Ellen takes the chocolate croissant and watches a wisp of steam rise into the damp morning air as she opens it. “Oh, heaven,” she says, “warm from the oven.” She attends to adding jam, making sure to avoid her brother’s eyes as she volunteers, “We should call Mom today.” She knows what Jamie’s going to say, and he says it—“What for?”
“Because today must be a hard one for her,” Ellen says, her tone neutral. “It’ll bring back the whole week. Those days in the hospital. The funeral. How she felt.”
“And what I did.”
“She’ll have forgiven you by now.”
“That’s not the point. I haven’t forgiven her.”
“Oh, Jamie, she did the best she could.”
“And it wasn’t good enough,” he snaps back at her.
And then there’s silence. Each looks away. Ellen watches a young gay couple walk their Jack Russell terrier across the street, holding hands as they stroll. One man lays his head, briefly, on the other’s shoulder, then straightens up and, incongruously, begins to sing. Ellen is riveted by his total lack of self-consciousness.
Jamie replays the scene from a year ago in his mind, the act for which he needs to be forgiven. He wouldn’t take back a second of it. Even now he feels entitled to the exaltation he felt, the declaration of his emancipation from the lies of his family as he met his mother’s gaze and continued on, tossing his father’s clothes to the nearest greedy hands — shirts, sweaters, shoes, and then that maroon dressing gown the old man always wore at night.
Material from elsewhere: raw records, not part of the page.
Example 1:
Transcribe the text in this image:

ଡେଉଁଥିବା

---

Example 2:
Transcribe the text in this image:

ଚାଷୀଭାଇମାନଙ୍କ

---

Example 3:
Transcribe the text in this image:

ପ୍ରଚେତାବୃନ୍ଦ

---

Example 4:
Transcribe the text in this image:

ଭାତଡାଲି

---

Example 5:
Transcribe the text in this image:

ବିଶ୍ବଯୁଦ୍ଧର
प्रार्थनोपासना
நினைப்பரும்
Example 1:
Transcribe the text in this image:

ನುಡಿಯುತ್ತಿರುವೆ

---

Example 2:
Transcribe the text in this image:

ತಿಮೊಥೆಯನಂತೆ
And a deeper memory pushes in that he doesn’t want to have, a much older one. Not this memory , he tells himself, please , but it rushes forward anyway, the floodgates open. There is his father, wearing that gown. Jamie remembers the tiny black fleur-de-lis scattered across the silk, and he sees it flapping open against Hugh’s startlingly white shins as he chases his fourteen-year-old self throughout the house. Hugh is very drunk, sputtering, yelling. Jamie remembers his father’s steaming red face. And he sees the enormous butcher knife Hugh brandishes above his head as he runs Jamie out the kitchen door. His mother, at the sink washing dishes, doesn’t turn around. Into the November snow Hugh chases him, bellowing all the while, “It’s your turn to die, Jamie!” And Jamie, terrified, had believed him, believed that if his father had caught him, he would have plunged in the knife.
A COLLEGE KID WEARING a large white apron and a patterned bandanna around his forehead brings their coffees. He has that haven’t-shaved-in-a-couple-of-days look that for the life of her Ellen can’t figure out. Do they ever shave? Or do they shave a little? How is it possible to always look like you need a shave?
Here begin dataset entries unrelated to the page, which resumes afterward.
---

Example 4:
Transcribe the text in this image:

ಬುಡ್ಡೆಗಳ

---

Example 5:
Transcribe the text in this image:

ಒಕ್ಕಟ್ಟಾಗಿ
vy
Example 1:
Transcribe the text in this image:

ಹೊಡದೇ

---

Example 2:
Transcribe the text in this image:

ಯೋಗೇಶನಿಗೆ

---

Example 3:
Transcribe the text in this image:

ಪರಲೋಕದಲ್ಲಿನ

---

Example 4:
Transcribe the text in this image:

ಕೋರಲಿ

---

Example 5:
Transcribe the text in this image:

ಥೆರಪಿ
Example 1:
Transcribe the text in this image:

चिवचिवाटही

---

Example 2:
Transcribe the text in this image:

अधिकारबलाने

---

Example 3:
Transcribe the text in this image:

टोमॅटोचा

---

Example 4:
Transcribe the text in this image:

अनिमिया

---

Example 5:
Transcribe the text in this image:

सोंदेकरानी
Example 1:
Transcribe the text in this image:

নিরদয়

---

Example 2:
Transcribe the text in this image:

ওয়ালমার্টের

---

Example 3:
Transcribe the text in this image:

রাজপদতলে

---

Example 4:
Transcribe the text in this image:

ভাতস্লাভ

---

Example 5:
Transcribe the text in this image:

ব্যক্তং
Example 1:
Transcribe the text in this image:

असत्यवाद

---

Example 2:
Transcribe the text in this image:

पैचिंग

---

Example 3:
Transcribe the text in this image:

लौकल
“Hey,” he says to Jamie, “nice to see you again,” and Jamie nods at him. Then there’s more silence between the siblings.
“Look,” Jamie finally says, “I moved three thousand miles away so I can put all the O’Connor shit behind me. There’s no fixing it.”
“I don’t know, Jamie,” Ellen begins tentatively. She tries to tread very lightly now. “We can’t do anything about the past, but I think we can—”
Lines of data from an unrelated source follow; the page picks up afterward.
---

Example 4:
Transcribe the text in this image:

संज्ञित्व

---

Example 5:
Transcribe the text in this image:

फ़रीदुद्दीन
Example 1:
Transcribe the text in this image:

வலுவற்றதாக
“We were brought up in a combat zone,” he cuts her off, “and we’ve all been crippled by it. Every one of us, except maybe Marianne. End of story.”
“I don’t feel like a cripple,” Ellen says very carefully.
“No?” Jamie challenges her, the image of his sister barely alive at their father’s wake vivid in his mind.
Ellen knows precisely what he means. “At least not now.”
“Good for you.” And he looks away again.
She studies his profile. His jaw is set, his lips a thin line. This isn’t the face she wants to see. She offers him something. “Do you want to know why I looked that way when I came to Buffalo?”
“I’m afraid to say yes,” Jamie tells her without taking his eyes off the small shops lined up across the street. Ellen waits. Jamie is deliberate, slow to reveal even a small part of his soul. She knows this about her brother. Finally he turns and meets her eyes, his voice a whisper. “I was so afraid you were dying, El.”